Selain itu Daniel juga mencela  buzzer politik.  Buzzer  adalah haram karena menebar fitnah dan kebohongan,” tegasnya.

Istilah buzzer politik mengacu pada konsep buzz marketing, yaitu aktivitas atau kegiatan pemasaran suatu produk pada saluran media komunikasi untuk menciptakan gangguan. Gangguan tersebut ditujukan pada kompetitor untuk menarik target audience. Buzzer inilah yang akan melempar isu di media sosial, terutama Twitter, sehingga menjadi perbincangan luas khalayak (viral). Agar sebuah tweet menjadi viral, biasanya akun Twitter yang  menjadi buzzer didukung oleh puluhan bahkan ratusan akun robot (dikenal dengan akun bot, yang dibuat untuk pekerjaan otomatis seperti retweet). Atau sesama akun Twitter yang menjadi buzzer tersebut saling sahut menyahut tentang suatu isu yang sedang diperbincangkan.

Tengah-tengah

Sementara itu Menteri Agama Lukman Hakim Saifuddin yang  membuka Kongres meminta ulama muda mengawal dan menjaga Islam yang moderat.

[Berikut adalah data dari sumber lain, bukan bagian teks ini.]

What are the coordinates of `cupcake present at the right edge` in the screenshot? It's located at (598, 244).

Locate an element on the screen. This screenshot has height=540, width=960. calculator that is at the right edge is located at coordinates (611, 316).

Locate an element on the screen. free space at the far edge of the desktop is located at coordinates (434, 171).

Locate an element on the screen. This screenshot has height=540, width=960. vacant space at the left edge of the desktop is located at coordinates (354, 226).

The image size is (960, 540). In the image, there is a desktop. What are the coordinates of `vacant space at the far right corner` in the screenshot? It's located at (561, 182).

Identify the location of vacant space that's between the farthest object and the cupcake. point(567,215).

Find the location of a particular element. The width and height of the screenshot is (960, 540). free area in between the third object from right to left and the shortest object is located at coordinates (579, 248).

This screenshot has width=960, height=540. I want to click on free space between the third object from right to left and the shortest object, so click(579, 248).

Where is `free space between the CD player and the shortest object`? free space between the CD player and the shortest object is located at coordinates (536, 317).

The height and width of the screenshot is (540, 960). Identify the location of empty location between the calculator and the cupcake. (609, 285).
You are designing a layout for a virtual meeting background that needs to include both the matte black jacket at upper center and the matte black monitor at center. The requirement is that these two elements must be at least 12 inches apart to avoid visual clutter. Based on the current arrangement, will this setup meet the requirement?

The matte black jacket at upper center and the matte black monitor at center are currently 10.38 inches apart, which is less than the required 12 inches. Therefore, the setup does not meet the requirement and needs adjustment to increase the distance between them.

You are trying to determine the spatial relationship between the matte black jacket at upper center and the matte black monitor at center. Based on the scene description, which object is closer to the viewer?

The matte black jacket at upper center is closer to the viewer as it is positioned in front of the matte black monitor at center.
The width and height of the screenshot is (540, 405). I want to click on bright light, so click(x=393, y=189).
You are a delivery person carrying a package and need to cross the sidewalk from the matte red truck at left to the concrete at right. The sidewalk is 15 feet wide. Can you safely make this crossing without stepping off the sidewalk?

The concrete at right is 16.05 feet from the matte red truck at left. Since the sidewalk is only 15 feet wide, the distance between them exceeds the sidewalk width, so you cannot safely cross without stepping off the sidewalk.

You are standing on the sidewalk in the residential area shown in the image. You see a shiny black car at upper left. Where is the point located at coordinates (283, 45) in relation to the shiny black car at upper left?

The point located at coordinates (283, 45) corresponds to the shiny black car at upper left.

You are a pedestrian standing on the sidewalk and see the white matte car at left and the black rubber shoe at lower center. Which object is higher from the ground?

Mengembalikan (pemahaman Islam) ke tengah.

“Itulah Islam wasathiyah, Islam yang di tengah-tengah,” katanya.

Lukman menjelaskan, dalam penelitian yang dilakukan Badan Penelitian dan Pengembangan di Kementerian Agama, muncul kecenderungan dua kelompok ekstrem, yaitu ekstrem kiri dan kanan, dalam memahami ajaran agama Islam. Sebagian orang, ujar Lukman, memahami Islam yang sangat bertumpu pada teks Al-Quran dan hadis.

"Sangat mendewakan teks, menafikan kemampuan akal nalar.” Golongan ini memahami Islam hanya melalui bunyi Al-Quran, isi hadis, dan menolak konteks. “Mengabaikan lingkungan strategis, kenapa ayat itu diturunkan," tuturnya.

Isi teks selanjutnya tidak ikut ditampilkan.